As far as actual issues go (beyond the obvious), the movie feels like it meanders a bit during the second act. It's never a boring movie, but the screenplay is unremarkable, with a lot of flashbacks, exposition, and a villain who wants to take control of the world's nuclear weapons, which is another tired idea.
Charlize Theron reprises her villainous role as Cipher in this movie, but there is nothing for her to do except stand around and whisper dialogue with a menacing glare in the very few scenes she's in. The writers desperately want her to be the big baddie in the inevitable FasTen Your Seatbelts, where Dom will likely drive a car at the speed of light directly into the sun.
Cena's Jakob is the main antagonist of the film, and his motivation is incredibly weak. Nothing about Jakob's character felt earned, but you know what?

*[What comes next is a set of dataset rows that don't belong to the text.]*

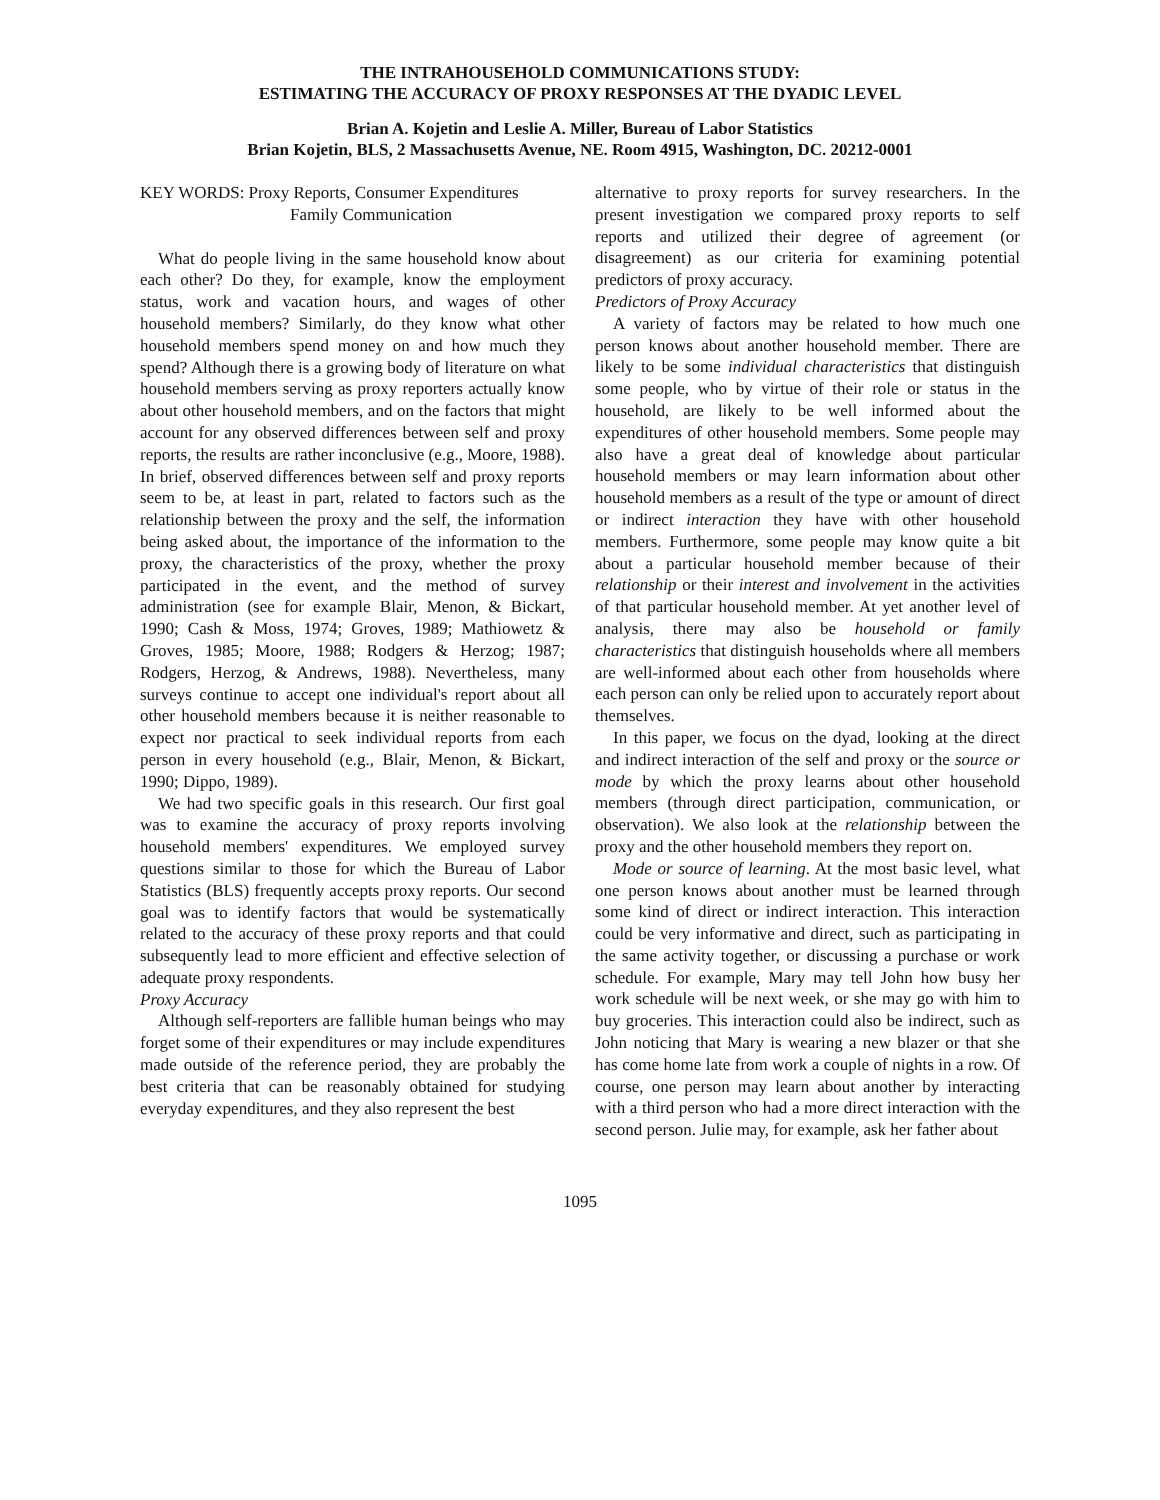THE INTRAHOUSEHOLD COMMUNICATIONS STUDY:
ESTIMATING THE ACCURACY OF PROXY RESPONSES AT THE DYADIC LEVEL
Brian A. Kojetin and Leslie A. Miller, Bureau of Labor Statistics
Brian Kojetin, BLS, 2 Massachusetts Avenue, NE. Room 4915, Washington, DC. 20212-0001
KEY WORDS: Proxy Reports, Consumer Expenditures
Family Communication
What do people living in the same household know about each other? Do they, for example, know the employment status, work and vacation hours, and wages of other household members? Similarly, do they know what other household members spend money on and how much they spend? Although there is a growing body of literature on what household members serving as proxy reporters actually know about other household members, and on the factors that might account for any observed differences between self and proxy reports, the results are rather inconclusive (e.g., Moore, 1988). In brief, observed differences between self and proxy reports seem to be, at least in part, related to factors such as the relationship between the proxy and the self, the information being asked about, the importance of the information to the proxy, the characteristics of the proxy, whether the proxy participated in the event, and the method of survey administration (see for example Blair, Menon, & Bickart, 1990; Cash & Moss, 1974; Groves, 1989; Mathiowetz & Groves, 1985; Moore, 1988; Rodgers & Herzog; 1987; Rodgers, Herzog, & Andrews, 1988). Nevertheless, many surveys continue to accept one individual's report about all other household members because it is neither reasonable to expect nor practical to seek individual reports from each person in every household (e.g., Blair, Menon, & Bickart, 1990; Dippo, 1989).
We had two specific goals in this research. Our first goal was to examine the accuracy of proxy reports involving household members' expenditures. We employed survey questions similar to those for which the Bureau of Labor Statistics (BLS) frequently accepts proxy reports. Our second goal was to identify factors that would be systematically related to the accuracy of these proxy reports and that could subsequently lead to more efficient and effective selection of adequate proxy respondents.
Proxy Accuracy
Although self-reporters are fallible human beings who may forget some of their expenditures or may include expenditures made outside of the reference period, they are probably the best criteria that can be reasonably obtained for studying everyday expenditures, and they also represent the best
alternative to proxy reports for survey researchers. In the present investigation we compared proxy reports to self reports and utilized their degree of agreement (or disagreement) as our criteria for examining potential predictors of proxy accuracy.
Predictors of Proxy Accuracy
A variety of factors may be related to how much one person knows about another household member. There are likely to be some individual characteristics that distinguish some people, who by virtue of their role or status in the household, are likely to be well informed about the expenditures of other household members. Some people may also have a great deal of knowledge about particular household members or may learn information about other household members as a result of the type or amount of direct or indirect interaction they have with other household members. Furthermore, some people may know quite a bit about a particular household member because of their relationship or their interest and involvement in the activities of that particular household member. At yet another level of analysis, there may also be household or family characteristics that distinguish households where all members are well-informed about each other from households where each person can only be relied upon to accurately report about themselves.
In this paper, we focus on the dyad, looking at the direct and indirect interaction of the self and proxy or the source or mode by which the proxy learns about other household members (through direct participation, communication, or observation). We also look at the relationship between the proxy and the other household members they report on.
Mode or source of learning. At the most basic level, what one person knows about another must be learned through some kind of direct or indirect interaction. This interaction could be very informative and direct, such as participating in the same activity together, or discussing a purchase or work schedule. For example, Mary may tell John how busy her work schedule will be next week, or she may go with him to buy groceries. This interaction could also be indirect, such as John noticing that Mary is wearing a new blazer or that she has come home late from work a couple of nights in a row. Of course, one person may learn about another by interacting with a third person who had a more direct interaction with the second person. Julie may, for example, ask her father about
1095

Who cares?
Check your brain at the door before entering your local theater because this movie will require you to suspend all disbelief to have any fun with it whatsoever. You try to watch this movie with your brain, and it will actively kill your brain cells. So do it a favor and turn it off, for your own sake.
If you're the type to nitpick movies and complain about illogical ideas, you will have a field day with this movie. Nothing about any of this movie's events could ever happen, with the film going places we've only joked about in the past. It's a loud, dumb action movie that knows exactly how loud and dumb it is.
This movie has almost become a parody of itself, with unforgivable setpieces that involve giant magnets. For some, this film may be the final straw in terms of plausibility and will have them leaving the theater fast and furious. For me, this is the popcorn entertainment of a lifetime with fantastic stunts, spectacle, and absurdity beyond comprehension.
Grade: ★★★★☆ [8/10, B]
Jonathan's Tips: Don't watch any of the trailers because they spoil too much. Watch this on the biggest screen possible. If you like Tokyo Drift, you'll like some scenes in this film. Have fun.
F9: The Fast Saga is in theaters June 25, 2021.